Group discussions, assignments, excursions, student presentations
(Technical Boxes, and final presentation), ‘Flip the Classroom’ and
‘Distance Learning’ methods are used to stimulate (inter)active learning
Please arrive on time; we will write a half absence if you are late and
a full absence if you are more than 30 minutes late. The excursions are
compulsory and both are preparing for in-class excercises.
We will communicate with you via Canvas. We will send e-mails only for
individual correspondence and for extremely urgent matters, so please
check Canvas frequently.

Method of Assessment

Final exam: 25%
One Group-and one individual assignment, each 12,5%
Oral presentation 25%

Entry Requirements

Science and Archaeology (200 level), or in Minor Programme


Roberts, N. 2014. The Holocene: an environmental history.

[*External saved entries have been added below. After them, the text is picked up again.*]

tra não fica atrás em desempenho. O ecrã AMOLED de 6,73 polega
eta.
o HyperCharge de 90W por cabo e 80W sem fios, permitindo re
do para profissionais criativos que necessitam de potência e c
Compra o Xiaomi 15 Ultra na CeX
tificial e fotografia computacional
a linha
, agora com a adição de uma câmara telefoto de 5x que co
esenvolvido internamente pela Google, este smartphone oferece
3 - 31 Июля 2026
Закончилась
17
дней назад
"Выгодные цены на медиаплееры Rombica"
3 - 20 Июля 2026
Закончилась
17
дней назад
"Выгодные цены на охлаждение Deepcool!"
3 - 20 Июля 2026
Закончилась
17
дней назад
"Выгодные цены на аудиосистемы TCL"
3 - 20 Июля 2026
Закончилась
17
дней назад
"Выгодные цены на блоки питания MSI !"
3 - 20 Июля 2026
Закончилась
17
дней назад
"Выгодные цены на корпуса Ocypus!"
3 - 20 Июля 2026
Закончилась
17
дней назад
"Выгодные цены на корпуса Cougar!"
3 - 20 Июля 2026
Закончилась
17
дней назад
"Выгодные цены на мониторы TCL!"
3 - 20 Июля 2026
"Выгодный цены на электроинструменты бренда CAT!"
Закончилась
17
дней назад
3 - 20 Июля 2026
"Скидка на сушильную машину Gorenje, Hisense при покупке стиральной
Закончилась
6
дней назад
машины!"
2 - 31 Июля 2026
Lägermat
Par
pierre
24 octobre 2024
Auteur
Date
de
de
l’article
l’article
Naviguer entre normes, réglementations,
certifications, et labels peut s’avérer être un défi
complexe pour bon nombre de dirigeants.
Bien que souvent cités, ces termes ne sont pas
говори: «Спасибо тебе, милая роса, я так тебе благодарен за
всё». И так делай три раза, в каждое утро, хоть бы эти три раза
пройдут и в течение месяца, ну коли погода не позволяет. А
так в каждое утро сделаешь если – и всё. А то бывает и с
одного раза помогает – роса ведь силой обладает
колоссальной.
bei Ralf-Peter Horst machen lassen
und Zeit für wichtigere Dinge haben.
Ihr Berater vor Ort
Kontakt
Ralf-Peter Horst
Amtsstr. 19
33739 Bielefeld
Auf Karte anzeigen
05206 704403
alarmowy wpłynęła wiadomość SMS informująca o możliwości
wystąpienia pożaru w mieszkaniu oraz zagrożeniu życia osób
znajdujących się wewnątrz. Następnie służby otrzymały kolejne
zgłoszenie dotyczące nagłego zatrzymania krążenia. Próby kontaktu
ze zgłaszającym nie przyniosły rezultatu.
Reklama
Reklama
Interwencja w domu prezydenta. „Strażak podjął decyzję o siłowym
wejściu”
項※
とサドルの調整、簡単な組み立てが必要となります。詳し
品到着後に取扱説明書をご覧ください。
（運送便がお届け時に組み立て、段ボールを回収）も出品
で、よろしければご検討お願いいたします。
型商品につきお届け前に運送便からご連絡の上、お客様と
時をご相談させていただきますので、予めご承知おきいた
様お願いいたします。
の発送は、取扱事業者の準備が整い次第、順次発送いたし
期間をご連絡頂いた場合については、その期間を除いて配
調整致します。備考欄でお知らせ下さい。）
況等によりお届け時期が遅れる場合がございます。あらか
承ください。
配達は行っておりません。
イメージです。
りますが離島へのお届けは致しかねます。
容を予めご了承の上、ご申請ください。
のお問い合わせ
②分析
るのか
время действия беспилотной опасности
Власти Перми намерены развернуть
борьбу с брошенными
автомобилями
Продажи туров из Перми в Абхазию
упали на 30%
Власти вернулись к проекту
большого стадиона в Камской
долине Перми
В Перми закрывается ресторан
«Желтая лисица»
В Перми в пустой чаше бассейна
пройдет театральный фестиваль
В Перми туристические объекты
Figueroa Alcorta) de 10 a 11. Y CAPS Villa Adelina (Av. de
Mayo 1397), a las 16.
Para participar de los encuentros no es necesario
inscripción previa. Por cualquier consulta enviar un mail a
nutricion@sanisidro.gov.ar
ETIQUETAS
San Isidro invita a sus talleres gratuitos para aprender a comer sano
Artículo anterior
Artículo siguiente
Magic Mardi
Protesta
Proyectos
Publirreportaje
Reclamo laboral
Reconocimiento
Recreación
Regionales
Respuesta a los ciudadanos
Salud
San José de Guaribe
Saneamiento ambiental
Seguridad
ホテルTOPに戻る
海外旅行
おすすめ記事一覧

Wiley
Blackwell, 3rd ed. required reading, main course book
Branch, N., Canti, M., Clark, P., Turney, C. 2005. Environmental
Archaeology; Theoretical and Practical Approaches (Key Issues in
Environmental Change); Published by Routledge, 2005; partly required and
partly facultative reading.

Target Audience

Students of minor Geoarchaeology; exchange students; History,
Archaeology, Earth Sciences

Recommended background knowledge

Basic knowledge in Earth Sciences and Archaeology

General Information

Course Code L_BEBAALG008
Credits 6 EC
Period P2
Course Level 300
Language of Tuition English
Faculty Faculty of Humanities
Course Coordinator dr. S.J. Kluiving
Examiner dr. S.J. Kluiving
Teaching Staff dr. S.J. Kluiving

Practical Information

You need to register for this course yourself

Last-minute registration is available for this course.